A Elliot analisou a bebida por alguns segundos antes de bebericar um pouco, sentindo o gosto adocicado e alcoólico invadir seu paladar, a fazendo tossir um pouco e fazer uma careta feia, arrancando um riso leve do homem ao seu lado.
— Primeira vez bebendo rum, senhorita? - Lauren assustou-se com a voz rouca, fazendo o desconhecido rir novamente. — É amiga da Ophelia, certo? Ela avisou que viria um dia ou outro... Mas não contava que seria quando eu estivesse mais bêbado do que o meu pai nas batalhas.
— Essa garota é uma fugitiva do Rei, pai. - Klaus voltou a sentar-se, parecendo ainda mais sério. — Ela estava fugindo dos Guardas quando entrou aqui.
— E mesmo assim você a protegeu, como deveria. - o homem suspirou e endireitou a postura. Lauren olhava a cena com curiosidade e confusão. Como seria possível ele saber o que aconteceu se estava dormindo? — Ophelia teve essa previsão anos atrás. Temos que cuidar da garota por um tempo.
— Eu não vou ficar de babá de uma criança!
— Eu tenho dezoito anos, seu palerma bêbado! - a risada rouca do desconhecido ecoou ainda mais alta.
— Ora, a Princesa tem um ótimo senso de humor, nunca insultaram meu filho assim na minha frente. - o corpo de Lauren congelou no lugar e os olhos de Klaus se arregalaram em direção à jovem a sua frente. — Não precisa ficar com medo, estará segura conosco até o momento em que estiver pronta para tomar o que é seu por direito. Nossa velha amiga bruxa havia previsto anos atrás que precisaríamos ajudá-la, mas não sabia que esse dia chegaria tão cedo.
— Pai, é impossível ela ser Kayla Elliot! - Klaus retrucou. — A Princesa é ruiva e tem olhos cinzas, ela tem cabelos pretos e olhos verdes.
— Seu palerma bêbado! Ela está com um Feitiço de Disfarce muito mal feito! És um Pirata filho de feiticeira ou um plebeu com problemas de visão?! - o homem estapeou a cabeça do filho, voltando-se a se sentar. Lauren segurou uma risadinha quando seu olhar encontrou com o de Klaus, que massageava a parte atingida. — Ora, onde estão meus modos? - virou-se para a garota e fez uma referência exagerada. — Sou Billy Bart, mais conhecido neste país como Espada Vermelha e em outros como Billy do Chá. Está segura em meus cuidados, Alteza.
— Pode me chamar de Lauren, não há necessidade de utilizar esses termos, não sou mais uma Princesa. - a garota sorriu gentilmente, sendo retribuída por Billy.
— É um ótimo nome para o seu disfarce. Acredito que o sobrenome da minha família combinaria certamente. Então agora és uma Pirata?
— Acredito que sim, fugi de casa, renunciei temporariamente meu direito à Coroa e provavelmente me aliei aos inimigos do Reino.
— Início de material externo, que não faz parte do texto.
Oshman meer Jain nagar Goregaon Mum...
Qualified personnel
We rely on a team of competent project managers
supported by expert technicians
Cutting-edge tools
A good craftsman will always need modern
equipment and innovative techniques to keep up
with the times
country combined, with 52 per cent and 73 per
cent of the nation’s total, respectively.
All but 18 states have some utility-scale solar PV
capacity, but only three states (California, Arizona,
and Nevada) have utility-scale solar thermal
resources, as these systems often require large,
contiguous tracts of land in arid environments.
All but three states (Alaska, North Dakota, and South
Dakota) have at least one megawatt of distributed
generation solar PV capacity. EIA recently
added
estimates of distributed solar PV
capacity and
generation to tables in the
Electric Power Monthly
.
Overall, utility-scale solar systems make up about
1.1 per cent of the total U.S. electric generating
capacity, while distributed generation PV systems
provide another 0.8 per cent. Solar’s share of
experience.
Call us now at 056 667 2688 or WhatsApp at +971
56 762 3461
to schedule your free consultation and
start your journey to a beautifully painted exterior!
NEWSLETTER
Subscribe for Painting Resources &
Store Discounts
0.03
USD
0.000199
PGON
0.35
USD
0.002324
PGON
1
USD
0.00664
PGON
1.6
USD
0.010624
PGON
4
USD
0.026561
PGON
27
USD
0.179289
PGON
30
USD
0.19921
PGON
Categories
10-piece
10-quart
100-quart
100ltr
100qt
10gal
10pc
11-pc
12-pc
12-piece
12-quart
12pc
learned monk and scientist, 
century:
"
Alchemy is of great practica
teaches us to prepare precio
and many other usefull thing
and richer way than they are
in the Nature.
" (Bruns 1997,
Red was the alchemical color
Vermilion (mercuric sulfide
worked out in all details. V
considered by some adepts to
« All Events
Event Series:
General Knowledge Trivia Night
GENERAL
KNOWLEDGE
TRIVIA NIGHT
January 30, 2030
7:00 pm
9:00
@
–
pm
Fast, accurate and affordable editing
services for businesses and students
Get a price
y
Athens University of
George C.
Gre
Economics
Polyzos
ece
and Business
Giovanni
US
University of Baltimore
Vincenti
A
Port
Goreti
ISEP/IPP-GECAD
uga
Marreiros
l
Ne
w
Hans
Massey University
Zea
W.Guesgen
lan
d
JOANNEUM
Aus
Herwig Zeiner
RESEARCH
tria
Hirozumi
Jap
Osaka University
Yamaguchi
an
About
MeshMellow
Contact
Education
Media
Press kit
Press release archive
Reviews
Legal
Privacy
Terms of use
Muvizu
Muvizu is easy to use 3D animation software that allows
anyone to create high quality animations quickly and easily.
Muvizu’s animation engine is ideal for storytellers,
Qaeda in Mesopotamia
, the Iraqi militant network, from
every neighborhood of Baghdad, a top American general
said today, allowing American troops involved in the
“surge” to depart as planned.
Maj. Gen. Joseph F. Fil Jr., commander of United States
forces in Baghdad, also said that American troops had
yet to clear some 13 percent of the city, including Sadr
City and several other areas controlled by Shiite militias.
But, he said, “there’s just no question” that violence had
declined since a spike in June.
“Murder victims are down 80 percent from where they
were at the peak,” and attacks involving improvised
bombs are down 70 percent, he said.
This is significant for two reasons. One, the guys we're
— Pois seja bem-vinda à bordo, Pirata Lauren Bart.
"É isto! Agora sou oficialmente uma Pirata adotada ilegalmente pelo inimigo do meu povo!" Lauren pensou consigo mesma enquanto via Billy levantar-se novamente e acordar os outros homens á mesa com um tapa em suas cabeças. "Onde será que isso vai parar?"
— Acordem, marujos! Hoje será um dia de glória! - os desconhecidos despertavam aos poucos, curiosos ao verem uma garota em veio aos Capitães. — Temos uma nova companhia à bordo! Saúdem, Lauren Bart!
— Klaus tem uma irmã, Capitão? - um perguntou desnorteado e Klaus estapeou-o novamente, sorrindo satisfeito com a risada de Lauren.
— Eu sempre fui filho único, seu bêbado idiota! Esta é uma prima distante de minha mãe que fugiu de casa e se aliou a nós. Decidimos mudar o sobrenome dela para não levantarem suspeitas. - o rapaz ajeitou as vestes e se afastou da mesa, dando espaço para os companheiros fazerem o mesmo. Avistou o copo de Lauren ainda cheio e a olhou desafiador. — Vai ter de aprender a beber como uma Pirata se quiser ser uma.
— Uma coisa de cada vez, Klaus. - Billy advertiu o filho, envolvendo-o pelos ombros com o braço. — Há muitas coisas para ensiná-la, então começaremos imediatamente! - começou a empurrar os marujos e o filho para fora da taberna, estendendo sua mão para Lauren. — Filha.
— Se pense que eu vou te chamar de pai, estás devidamente enganado, Tio Billy.
— Já é um bom começo, minha jovem sobrinha.
— Vocês dois são muito estranhos para quem acabou de se conhecer... - Klaus apoiou-se no batente da porta com os braços cruzados, segurando um sorriso com a careta séria do pai. — A barra está livre, os Guardas voltaram para o Castelo por enquanto.